The massive breach points to the danger of placing sensitive data in the hands of vast corporations, whose only concern is profit. While the Optus data breach is notable for its vast scale, hacks accessing substantial amounts of personal data are increasingly common.

Last month, American Airlines revealed that personal data including drivers’ licences, passport numbers and “certain medical information” of more than 1,700 employees and customers had been stolen in a phishing attack in July.

Last week, Uber’s former security chief, Joe Sullivan, was found guilty of covering up the 2016 exfiltration of 50 million customers’ and 7 million drivers’ personal data. The court heard that Sullivan paid the hackers $US100,000 in Bitcoin in exchange for their silence on the breach, which was only revealed more than a year later when Sullivan was fired.

In 2020, Australian logistics giant Toll was hit by a ransomware attack that compromised workers’ personal and financial details and prevented them from being paid correctly. The email addresses and full names of 139 million users of graphic design software company Canva were stolen in 2019.

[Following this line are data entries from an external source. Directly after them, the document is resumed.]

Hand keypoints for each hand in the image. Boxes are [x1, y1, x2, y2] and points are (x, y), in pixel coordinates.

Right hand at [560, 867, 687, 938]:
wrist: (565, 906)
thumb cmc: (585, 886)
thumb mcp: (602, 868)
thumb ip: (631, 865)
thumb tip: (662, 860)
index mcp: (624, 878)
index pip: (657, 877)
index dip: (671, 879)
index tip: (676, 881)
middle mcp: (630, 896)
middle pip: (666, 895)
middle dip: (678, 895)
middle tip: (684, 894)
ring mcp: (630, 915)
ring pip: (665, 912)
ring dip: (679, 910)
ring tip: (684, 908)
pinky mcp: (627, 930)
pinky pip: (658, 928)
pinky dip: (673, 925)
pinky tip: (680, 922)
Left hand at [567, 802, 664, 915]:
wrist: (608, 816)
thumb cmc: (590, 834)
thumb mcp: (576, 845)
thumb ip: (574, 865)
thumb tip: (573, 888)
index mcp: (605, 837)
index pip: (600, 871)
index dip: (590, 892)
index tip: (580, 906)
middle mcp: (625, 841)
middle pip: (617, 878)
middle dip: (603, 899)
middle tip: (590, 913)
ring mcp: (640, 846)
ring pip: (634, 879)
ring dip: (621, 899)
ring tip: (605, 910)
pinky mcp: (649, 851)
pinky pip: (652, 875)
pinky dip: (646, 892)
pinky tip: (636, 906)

One of the largest ever breaches of sensitive data was the 2017 exploitation of a “website application vulnerability” at credit reporting agency Equifax, in which the personal and credit information of 143 million was stolen over a period of more than two months. The company had failed to install a patch for a well-known bug in their Apache web server.

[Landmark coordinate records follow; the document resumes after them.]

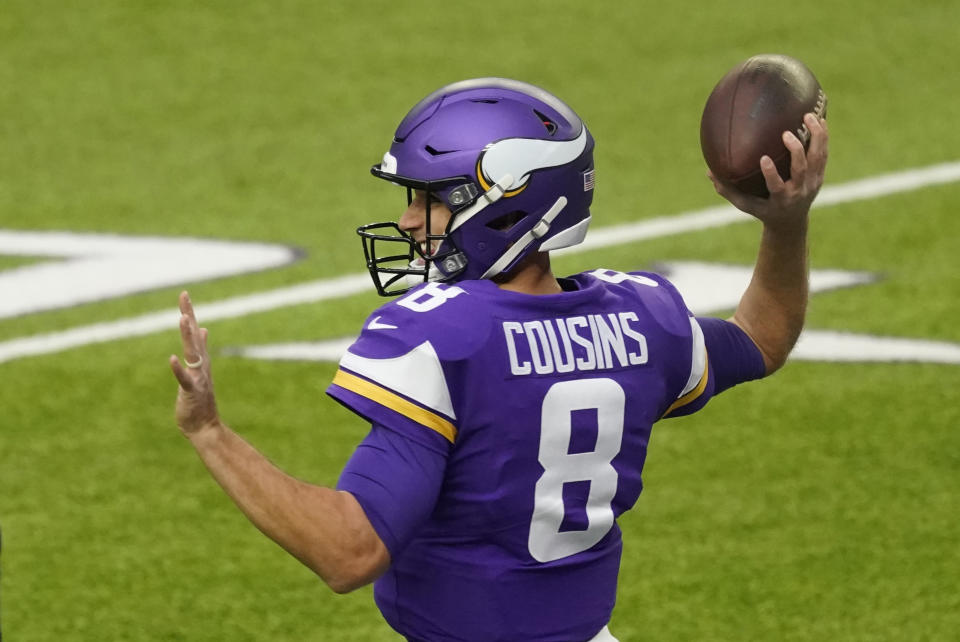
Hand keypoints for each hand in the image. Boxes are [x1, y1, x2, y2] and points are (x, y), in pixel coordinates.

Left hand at [169, 291, 219, 435]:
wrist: (205, 425)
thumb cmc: (200, 399)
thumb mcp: (200, 370)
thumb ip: (201, 349)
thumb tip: (203, 329)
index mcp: (201, 359)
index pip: (195, 331)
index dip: (189, 313)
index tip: (184, 294)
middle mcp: (201, 365)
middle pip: (194, 336)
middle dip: (189, 316)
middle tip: (184, 296)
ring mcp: (197, 377)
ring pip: (193, 353)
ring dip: (188, 336)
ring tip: (184, 319)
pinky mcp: (191, 391)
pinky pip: (184, 379)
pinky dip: (179, 369)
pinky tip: (172, 359)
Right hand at [709, 113, 828, 231]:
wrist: (791, 221)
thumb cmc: (762, 209)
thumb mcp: (745, 205)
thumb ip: (727, 189)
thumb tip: (708, 171)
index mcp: (780, 199)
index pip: (777, 186)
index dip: (772, 173)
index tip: (764, 158)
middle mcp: (798, 191)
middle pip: (801, 170)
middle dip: (796, 151)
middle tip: (787, 133)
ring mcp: (812, 183)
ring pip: (817, 158)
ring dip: (815, 137)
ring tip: (808, 116)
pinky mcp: (820, 175)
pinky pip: (823, 153)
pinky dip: (823, 136)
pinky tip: (820, 118)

This is particularly notable because Optus is offering customers affected by last month’s hack a 12-month subscription to Equifax’s credit monitoring service.

In response to the Optus attack, federal Treasurer Jim Chalmers and Minister for Communications Michelle Rowland today announced changes to the Telecommunications Act to “facilitate targeted data sharing between telcos and financial institutions.”

For “security reasons,” Chalmers claimed, the identity of these financial institutions could not be disclosed. In other words, some 10 million Optus customers, whose personal information may already be being traded on the online black market, now face having it shared further between unidentified institutions.

The announcement marked a shift from Labor’s earlier denunciations of the lax security at Optus. Now, the government’s clear priority is to work closely with the multi billion-dollar company to salvage its reputation.

The latest regulatory change is in line with years of prior legislation, passed with bipartisan support, that imposes few responsibilities on corporations to protect user data, and minimal penalties for the failure to do so.

Legislation regarding the telecommunications industry has instead been focused on increasing the scope of data that must be retained, in order to facilitate greater surveillance by the state. The very fact that Optus had passport and drivers’ licence numbers recorded, and therefore vulnerable, is a result of such laws.

In addition to identity information, Australia’s data retention laws require telecommunications providers to keep records of source and destination phone numbers, email addresses and IP addresses for all communication except web browsing, as well as the location of the user at the time of the transmission.

Amendments to the Security of Critical Infrastructure Act 2018 passed in 2021 allow the Australian Signals Directorate to take control of “critical infrastructure,” the definition of which has been expanded to include supermarkets, banks, financial markets, education and transport, in the event of a “cyber security incident.”

Law firm Corrs, Chambers and Westgarth noted last year: “The new government response powers go beyond the measures other members of the ‘Five Eyes’ alliance have implemented.”

These regulatory changes have nothing to do with protecting ordinary Australian people from the growing threat of cyber attack. Despite the propaganda campaign employed to justify ever more draconian surveillance measures, digital attacks are mostly opportunistic exploitations of vulnerabilities that exist due to the profit-led priorities of business.